Byte-level tokenization using 256-byte vocabulary avoids the vocabulary learning step but creates very long sequences. Recent models like ByT5 and GPT-3 demonstrate byte-level models can match subword performance despite longer sequences, suggesting architectural innovations enabling efficient processing of finer granularities.

Vocabulary Size and Task Performance

Surprisingly, optimal vocabulary size varies by language and task. Empirical studies show:

English LLMs typically use 50,000-100,000 token vocabularies. Recent work on Less-is-Better tokenization suggests smaller vocabularies learning integrated subword-word-multiword-expression vocabularies could improve efficiency while maintaining performance.

Low-resource languages benefit from smaller vocabularies (5,000-10,000 tokens) capturing language-specific patterns, while high-resource languages enable larger vocabularies capturing fine-grained distinctions.

Domain-specific tokenization can improve performance—medical domains benefit from biomedical tokenizers decomposing specialized terminology according to domain conventions rather than general corpus statistics.

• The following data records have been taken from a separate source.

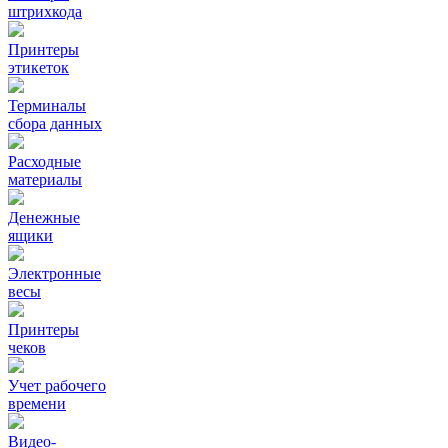
штрихкода
Принтеры
этикеток
Терминалы
сбора данных
Расходные
материалы
Денежные
ящики
Электронные
весы
Принтеры
чеков
Учет рабочего
времени
Видео‑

Modern Innovations and Challenges

Learned tokenization treats tokenization as a learnable component rather than fixed preprocessing, with end-to-end models learning optimal segmentations jointly with downstream tasks. Models like Charformer use gradient-based soft tokenization, learning position-wise scores for candidate subword blocks.

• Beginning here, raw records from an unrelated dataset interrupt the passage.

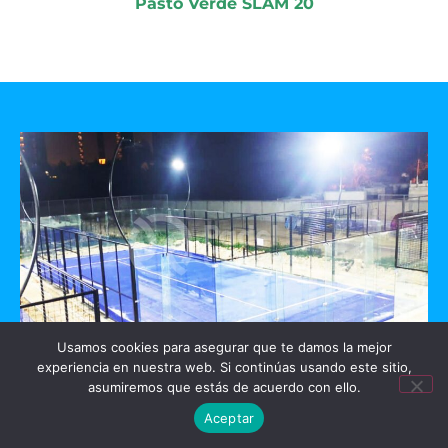
Pasto Verde SLAM 20
Usamos cookies para asegurar que te damos la mejor
experiencia en nuestra web. Si continúas usando este sitio,
GO PADEL
asumiremos que estás de acuerdo con ello.
Aceptar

Factorized tokenization decomposes subwords into discrete latent factors, enabling more structured representations and potentially improved generalization.

Multi-granularity tokenization represents text at multiple scales simultaneously—characters, subwords, and words—enabling models to leverage linguistic structure at different levels without forcing commitment to single granularities.

No-tokenization approaches process raw bytes or characters directly with efficient architectures, questioning whether separate tokenization steps are necessary. However, language-agnostic approaches sometimes perform worse on morphologically rich languages, suggesting tokenization's importance persists.

Practical Implications

The tokenization choice affects:

Reproducibility: Different tokenizers produce different token sequences, potentially making model outputs non-deterministic if tokenization includes randomized components like subword-dropout.

Interpretability: Token boundaries make it easier to understand what language models "see," though subword tokenization obscures word-level phenomena.

Transfer Learning: Models pretrained with one tokenizer require conversion when applied with different tokenizers, potentially degrading performance if conversions are suboptimal.

Multilingual Processing: Shared tokenizers create asymmetric treatment across languages; fine-tuning tokenizers per language improves performance but increases model size.